0

I am currently cleaning a rather large file of time series. As you can see in the dataframe below, the majority of columns begin and end with some NaNs.

import pandas as pd
import numpy as np

df = pd.DataFrame({
               'a': [np.NaN, np.NaN, 3, 4, 5, 3, 2, 1, 2, 1, np.NaN, np.NaN],
               'b': [np.NaN, 80, 84, 30, 3, np.NaN, np.NaN, np.NaN, 4, 3, 2, 1],
               'c': [np.NaN, np.NaN, np.NaN, np.NaN, np.NaN, 80, 84, 1, 2, 3, 4 , 5],
               'd': [np.NaN, 40, 8, 2, 3, 4, 5, 6, 7, 8, 7, np.NaN],
               'e': [np.NaN, 1, 2, 3, np.NaN, np.NaN, 6, 7, 8, 9, 1 ,2]})

This isn't a problem for me, but: If there is a series of 2 following NaN's INSIDE the first real value and the last value of a column, I need to detect them. So what I want to do is very similiar to the idea / thinking behind the interpolation method:

df = df.interpolate(method = 'linear', limit_area='inside', limit = 2)       

But instead I would like to get the columns in which there are these recurring NaN series. So looking at the example dataframe above, I would like column "b" and "e" as the output, because those are the only columns who have more than two recurring NaNs INBETWEEN the first and last real, non-NaN value. So I am not looking for a interpolation method, but a method for detecting these columns

Does anyone have a recommendation how this could be done?

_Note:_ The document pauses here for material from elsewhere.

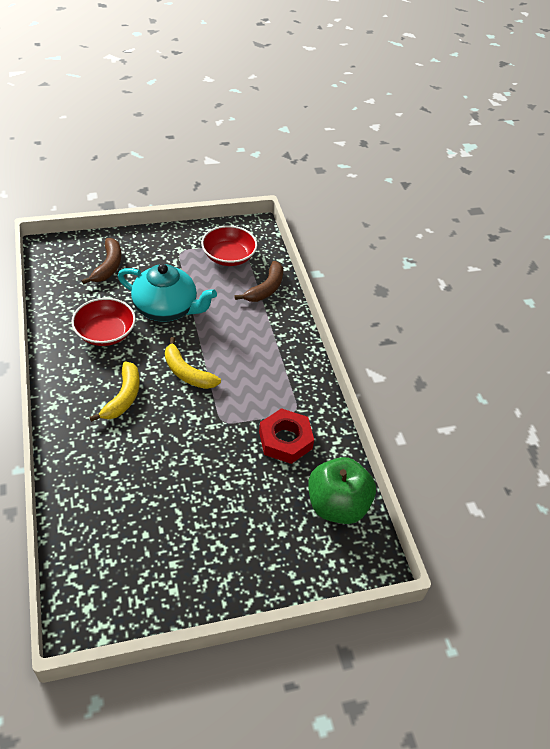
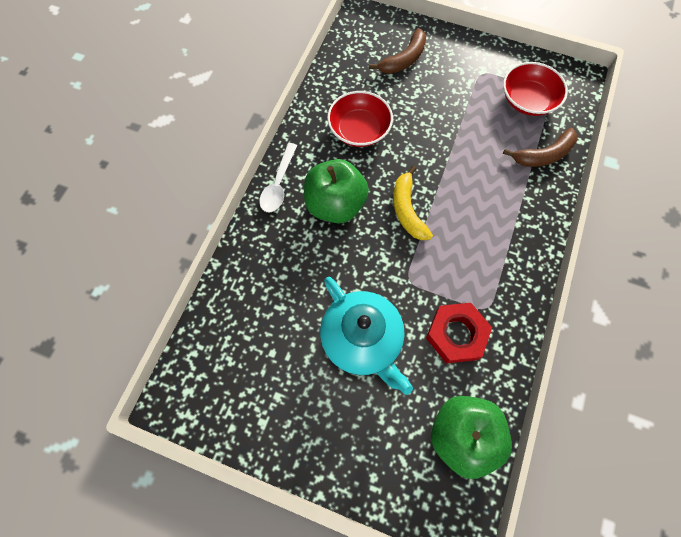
camera: 40 degrees right, 20 degrees up
yellow banana [89,361,140,422] -> green apple [304,159,369,223]
turquoise teapot [118,264,217,322] -> turquoise teapot moved to [320,277,413,395]
none -> white spoon [259,143,297,212]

Thanks in advance

Sanoj
  • 301
  • 1
  • 16

1 Answers1

1

This can be solved using a method derived from the consecutive count problem

Here I would define a function to count the maximum numbers of consecutive NaN inside a Series:

def seqnan(x):
    y = x[~x.isna()]
    y = x[y.index[0]:y.index[-1]]      # limit from first non NaN value to last one
    # the magic formula (see ref. post for details)
    t = y[y.isna()].groupby((y.isna()&(~y.shift().isna())).cumsum()).cumcount().max()
    return 0 if np.isnan(t) else t+1

Now we have:

>>> df.apply(seqnan)
a    0
b    3
c    0
d    0
e    2
dtype: int64

So to get the columns names having at least 2 consecutive NaN values inside the first non NaN to last non NaN, you can do

tmp = df.apply(seqnan)
cols = tmp[tmp >= 2].index.tolist()

to get as expected

['b', 'e']
Serge Ballesta
  • 143,923
  • 11
  • 122
  • 252